October 5, 2007
Review by Fred Bals
Amos Lee opened promptly at 7:00 with a half-hour solid folk-blues set
that could have been improved by bringing down the thumping bass a bit for
his mostly graying audience. Three rows from the stage and directly under
the overhead speakers, we levitated from our seats each time Lee's drummer
hit the bass pedal. At closing Lee thanked the sparse early audience for
coming to see him, and turned the stage over to Elvis Costello.
"Oh, I'm in fine voice tonight," Costello laughed midway through his set,
and it was a good prediction for things to come. Armed with solo guitar,
Elvis marched through standards from his playbook, opening with a powerful
"Radio, Radio," blasting through "Watching the Detectives," crooning a
mournful "Alison," and leading the now much larger appreciative crowd
through a "do-d-oo-doop" call-and-response during a Van Morrison cover
medley.
And then it was the Cowboy Band's turn. The Verizon Center's lights were
dimmed, leaving only a small flood on stage lighting Dylan's "Things Have
Changed" Oscar; the recording announced the presence of the man who
forced folk into an unnatural relationship with rock, and Dylan and Company
launched into a pretty "Cat's In the Well."
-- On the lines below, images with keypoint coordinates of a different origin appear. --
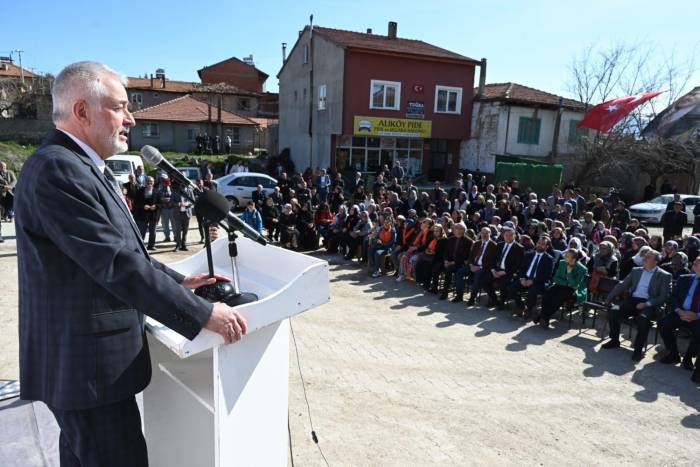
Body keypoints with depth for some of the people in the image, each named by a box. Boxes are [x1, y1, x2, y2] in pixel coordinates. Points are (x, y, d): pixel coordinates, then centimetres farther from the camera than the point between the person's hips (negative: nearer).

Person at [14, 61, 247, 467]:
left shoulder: (85, 166, 12)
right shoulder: (56, 168, -21)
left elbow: (121, 251, 15)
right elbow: (116, 264, -27)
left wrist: (178, 281, 5)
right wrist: (203, 314, -24)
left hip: (84, 357, 10)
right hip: (88, 363, -10)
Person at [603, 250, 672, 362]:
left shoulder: (664, 276, 2)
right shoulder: (636, 271, 16)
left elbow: (663, 297, -4)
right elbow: (622, 285, 15)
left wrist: (646, 304, -19)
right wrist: (609, 299, 5)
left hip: (648, 304, -4)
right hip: (632, 300, 4)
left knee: (643, 318, -36)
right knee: (613, 312, -21)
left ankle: (638, 349, -17)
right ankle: (614, 340, -1)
Staging for a Bob Dylan concert: Song finishes, lights go down; Dylan
walks over to a playbook next to his Oscar, studies it; lights come back
up; band launches into next number. Repeat 16 times.
After "Cat's," came the only stumble of the evening, a raspy version of
"Lay, Lady, Lay" that was so difficult to listen to that I was frightened
about what the rest of the night might be like. Dylan seemed to be
struggling after the first verse of the song, seemingly realizing that it
had gotten out of his control. He tried different phrasing, different
timing. Nothing worked, and the song sounded as if an embarrassingly old
man was pleading with a 15-year-old hooker for a free piece of action.
Dylan looked as relieved as I felt when it finally finished. "Just Like
Tom Thumb's Blues" and "Positively 4th Street" followed. Both on-target,
nothing like the horror-show of "Lay, Lady, Lay" but not all that
energetic either.
But something happened mid-way through the fifth song, "The Levee's Gonna
Break," and the night just went golden from that point on. I'm still not
sure what went on. Dylan had switched to keyboards by this point and he
began exchanging sly grins with Donnie Herron, on pedal steel behind him.
You could almost see the band's energy rising as Dylan began to *attack*
the keyboard for each song that followed - there's no other way to
describe it - charging into it, shaking his hips like Jerry Lee, raising
his legs. I kept expecting him to break free from the keyboard and start
dancing around the stage at some point during the evening.
Great versions of "Spirit On the Water," Honest With Me," and a beautiful
rendition of "Beyond the Horizon," followed in close succession. And then
an extremely spooky version of "High Water." That, and an equally powerful
"Nettie Moore" following a blistering "Highway 61," had me thinking that I
*really* want to hear a commercial live Dylan album that includes songs
from "Modern Times." You have to hear how radically these songs have
evolved from the studio versions to understand what Dylan means when he
says that to really hear the music he has in his head you have to go see
him live.
"Summer Days" was next on the slate, and then came the old warhorse,
"Like a Rolling Stone." I have mixed feelings about hearing Dylan doing
this - my favorite song of his - these days. While I like, appreciate, his
having it still in his portfolio some 40-odd years after his writing it, I
can't hear it live without thinking of the blistering, acid-thrown-in-your-face
performances of the `60s. I always see ghosts on stage, battering
their way through the music, in defiance of everything, the audience,
the day, the world, young, old, while the contemporary Dylan weaves
among those shadows, performing his slower, near-waltz-like
modern version. But having said that, this was one of the best
contemporary live LARS I've ever seen him perform, fast tight, grooving.
Dylan was grinning like his own Cheshire Cat throughout the song, leaning
into the "how does it feel" chorus like he was cresting a wave.
"Thunder on the Mountain" began the encore, and a surprising and very
pretty "Blowin' in the Wind" ended it. Lights down for the final time,
and Dylan and Band walked to the front of the stage, where a visibly happy
Dylan gave thumbs-up to both the audience and band members.
Sixty-six years old, the man looked as if he could be in no other place or
time than where he was right at that moment.